State of Mind: Courage and Change
Georgia has a history of courageous elected leaders whose actions have had far-reaching effects.

When I am feeling discouraged about the direction of Georgia’s General Assembly and the lawmakers who passed an elections bill (SB 202) that is, at best, a solution in search of a problem and, at worst, an effort to make it harder to vote, I remind myself that the same group of legislators also voted, near-unanimously, to revamp the state’s archaic citizen’s arrest bill.
In doing so, they made Georgia the first state in the country to take such action. Every single member of the House voted for HB 479, and the representatives stood and applauded when Speaker David Ralston, an early supporter, announced the results. Subsequently, the bill passed in the Senate by a 52-1 vote, with Sen. Frank Ginn, a Danielsville Republican, the lone holdout.
Georgia’s Original Citizen’s Arrest Law was enacted in 1863 during the Civil War. The 2021 bill, whose chief sponsor was former Marietta Republican Rep. Bert Reeves, was proposed by Gov. Brian Kemp in February in response to the 2020 murder of Ahmaud Arbery, a Black man killed by three white men who claimed they were making a citizen’s arrest because they suspected Arbery had committed a crime. The chilling video of the killing shocked the state and the nation and helped usher in the Black Lives Matter protests in the spring and summer of last year. All three men have been indicted on murder charges.
I suppose it could be said that voting for a bill that had strong bipartisan backing and support from top-level officials required little in the way of courage, but the point is that lawmakers – minus one senator – got it done and I am grateful for that. I hope they enjoyed the feeling of doing the right thing and being celebrated for it. May it lead to more courageous actions. We need as many of those as we can get.
And it’s worth remembering that Georgia has a history of elected leaders who have performed acts of courage, some with unpredictable and far-reaching effects.
If you go back to 1961, the late Gov.
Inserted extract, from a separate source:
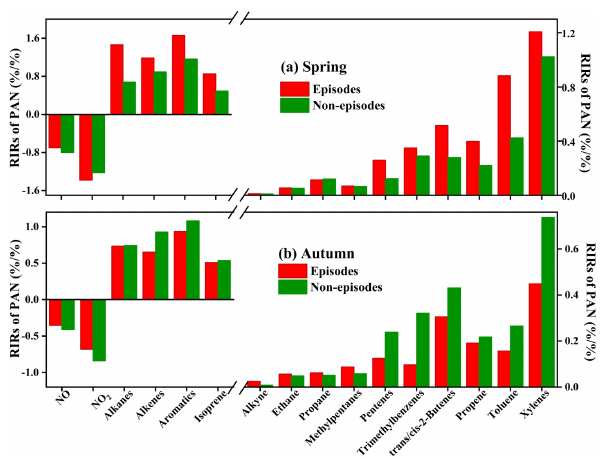
Figure 6. The OBM-MCM calculated relative incremental reac- tivity (RIR) for major PAN precursor groups and the top 10 spe- cific species in (a) spring and (b) autumn during the day (06:00– 17:00local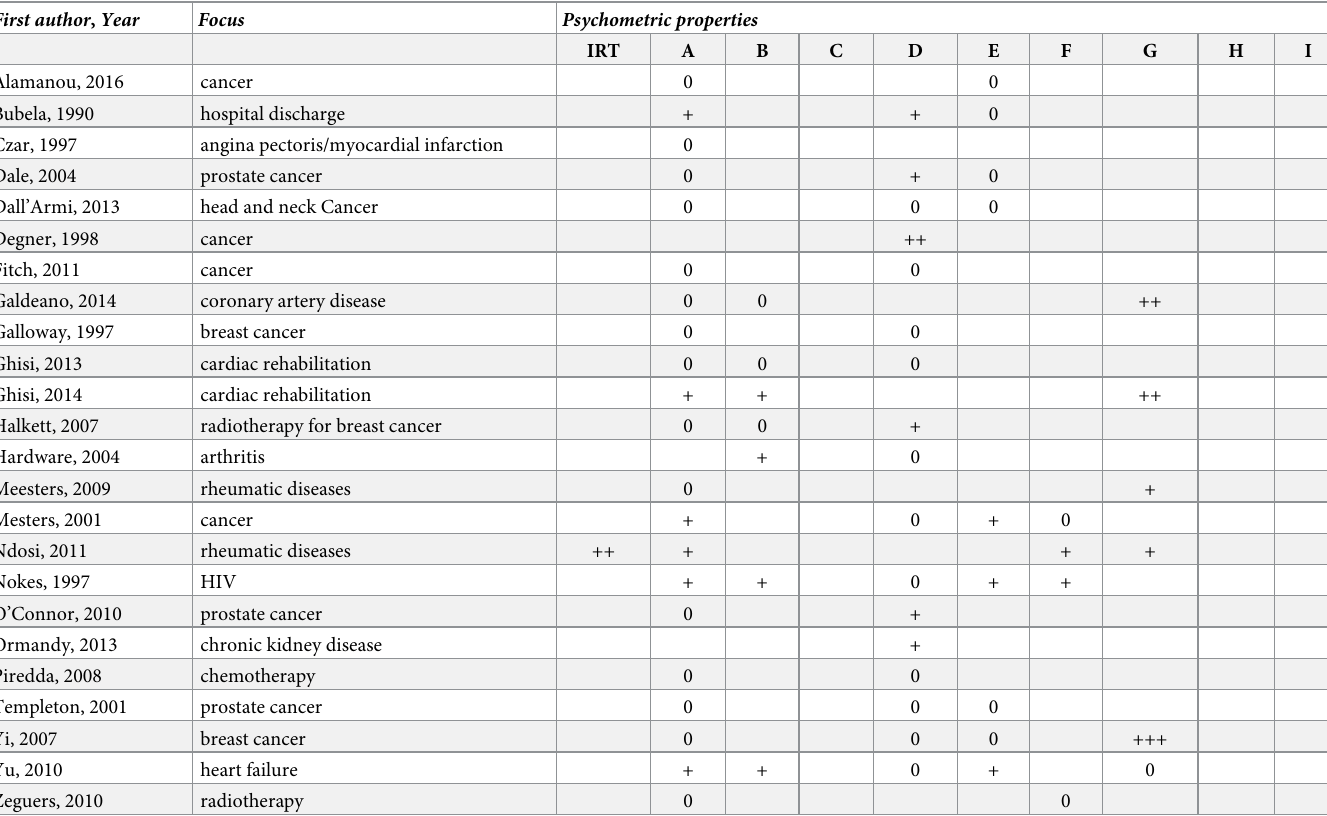
Table 5. Assessment of the methodological quality with COSMIN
Ernest Vandiver resisted considerable pressure from those who wanted him to shut down the University of Georgia (UGA) rather than allow two Black students, Charlayne Hunter-Gault and the late Hamilton Holmes, to enter. This past January, UGA celebrated the 60th anniversary of its desegregation and the breaking down of a barrier that today seems almost impossible to imagine.
Hunter-Gault, an esteemed journalist who has established an endowment at her alma mater to promote social justice, was at the center of that celebration. UGA is recognized as one of the country’s top public universities, and Vandiver is remembered as a man who did the right thing when it mattered.
Not long afterward, the late Atlanta Mayor Ivan Allen Jr. risked his political future to testify before a U.S. Senate committee in favor of the public accommodations section of the Civil Rights Act of 1964. His forthright and courageous testimony helped Atlanta burnish its claim as the “city too busy to hate.”
In the 1970s another Atlanta mayor, the late Maynard Jackson, insisted that minority firms be given a 20% to 25% share of the big construction pie that was the expansion of Atlanta’s airport. He encountered resistance but stood his ground. The expansion, which turned Atlanta into an international hub, was completed ahead of time and under budget. It encouraged joint ventures between established white-owned firms and minority companies and cemented Atlanta’s reputation as a powerful center for the construction industry and Black entrepreneurship.
Democratic Gov. Roy Barnes lost his chance for a second term in 2002 largely because he fought successfully to change the state flag, to minimize and then eliminate the Confederate battle flag image, a move critical to the state’s national prominence.
More recently, former Republican State Rep. Allen Peake fought many in his own party, over several sessions, to make medical marijuana more accessible to those who need it.
Former Republican Gov. Nathan Deal alienated some supporters in 2016 when he vetoed a so-called “religious liberty bill” that would have legalized discrimination against the LGBTQ community and could have cost the state a big chunk of its film and TV activity. The fact that the entertainment industry has remained here and prospered attests to the wisdom of the veto.
Not all courageous actions are equal in difficulty, or even in results; but they are worth encouraging.